Overview
This position paper confronts a foundational problem: how can machines learn world models, reason, and plan as efficiently as humans and animals, rather than relying on the brittle reactivity of pure pattern matching or the sample-inefficiency of reinforcement learning. LeCun argues that intelligent behavior should emerge from a single differentiable architecture organized into cooperating modules: a configurator that conditions the others for the task at hand, a perception module that estimates world state, a world model that predicts future states and fills in missing information, a cost module measuring discomfort/energy, an actor that optimizes action sequences, and a short-term memory.

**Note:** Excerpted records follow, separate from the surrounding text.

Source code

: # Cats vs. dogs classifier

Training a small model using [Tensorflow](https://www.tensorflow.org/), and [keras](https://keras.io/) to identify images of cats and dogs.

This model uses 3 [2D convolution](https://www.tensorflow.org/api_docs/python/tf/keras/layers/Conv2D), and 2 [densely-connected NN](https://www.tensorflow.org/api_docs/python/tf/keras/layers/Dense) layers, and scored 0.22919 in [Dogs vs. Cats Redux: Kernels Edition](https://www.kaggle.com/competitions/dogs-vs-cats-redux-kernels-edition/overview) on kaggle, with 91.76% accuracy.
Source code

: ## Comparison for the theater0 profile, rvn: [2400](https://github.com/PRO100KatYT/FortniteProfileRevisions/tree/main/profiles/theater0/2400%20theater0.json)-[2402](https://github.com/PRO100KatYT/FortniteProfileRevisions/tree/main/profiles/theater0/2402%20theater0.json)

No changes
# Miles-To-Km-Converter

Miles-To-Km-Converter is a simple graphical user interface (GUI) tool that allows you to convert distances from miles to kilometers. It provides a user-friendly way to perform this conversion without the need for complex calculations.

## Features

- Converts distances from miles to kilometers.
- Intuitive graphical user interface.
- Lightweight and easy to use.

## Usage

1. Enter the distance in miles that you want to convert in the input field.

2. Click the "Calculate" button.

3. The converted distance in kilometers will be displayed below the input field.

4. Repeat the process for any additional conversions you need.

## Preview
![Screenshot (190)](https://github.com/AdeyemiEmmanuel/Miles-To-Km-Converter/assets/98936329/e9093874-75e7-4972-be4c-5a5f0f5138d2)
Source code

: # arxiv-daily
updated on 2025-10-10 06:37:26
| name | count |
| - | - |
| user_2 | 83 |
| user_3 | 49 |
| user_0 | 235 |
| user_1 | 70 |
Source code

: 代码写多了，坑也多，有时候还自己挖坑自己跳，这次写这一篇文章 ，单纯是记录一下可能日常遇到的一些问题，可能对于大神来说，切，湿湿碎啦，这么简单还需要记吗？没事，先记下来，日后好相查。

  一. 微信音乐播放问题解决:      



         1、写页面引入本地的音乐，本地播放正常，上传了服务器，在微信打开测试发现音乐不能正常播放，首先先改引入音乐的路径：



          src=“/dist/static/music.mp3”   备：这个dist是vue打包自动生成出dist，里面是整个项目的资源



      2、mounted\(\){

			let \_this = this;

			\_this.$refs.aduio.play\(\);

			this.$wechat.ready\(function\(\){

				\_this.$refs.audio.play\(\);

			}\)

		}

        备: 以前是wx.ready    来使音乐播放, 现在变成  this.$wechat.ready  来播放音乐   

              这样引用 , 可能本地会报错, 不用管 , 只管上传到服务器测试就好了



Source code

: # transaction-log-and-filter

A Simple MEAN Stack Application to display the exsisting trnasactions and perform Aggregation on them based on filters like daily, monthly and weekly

Mechanically, the proposal is framed in the language of energy-based models: rather than predicting pixels, the system learns by minimizing a scalar energy that measures the incompatibility between observations and predictions. The key contribution is the Joint Embedding Predictive Architecture (JEPA), which predicts the representation of a target from the representation of a context in an abstract latent space, sidestepping the impossibility of predicting all low-level details of a high-dimensional, uncertain world. Multiple JEPAs can be stacked hierarchically to support prediction and planning at increasing levels of abstraction.
For world modeling, the paper supplies the conceptual scaffold the entire JEPA family later instantiates: latent prediction over generation, non-contrastive self-supervised learning, and model-predictive planning. It motivates avoiding representation collapse and treating uncertainty in latent space, ideas that transfer naturally to scientific domains where the relevant abstractions, not raw signals, drive understanding.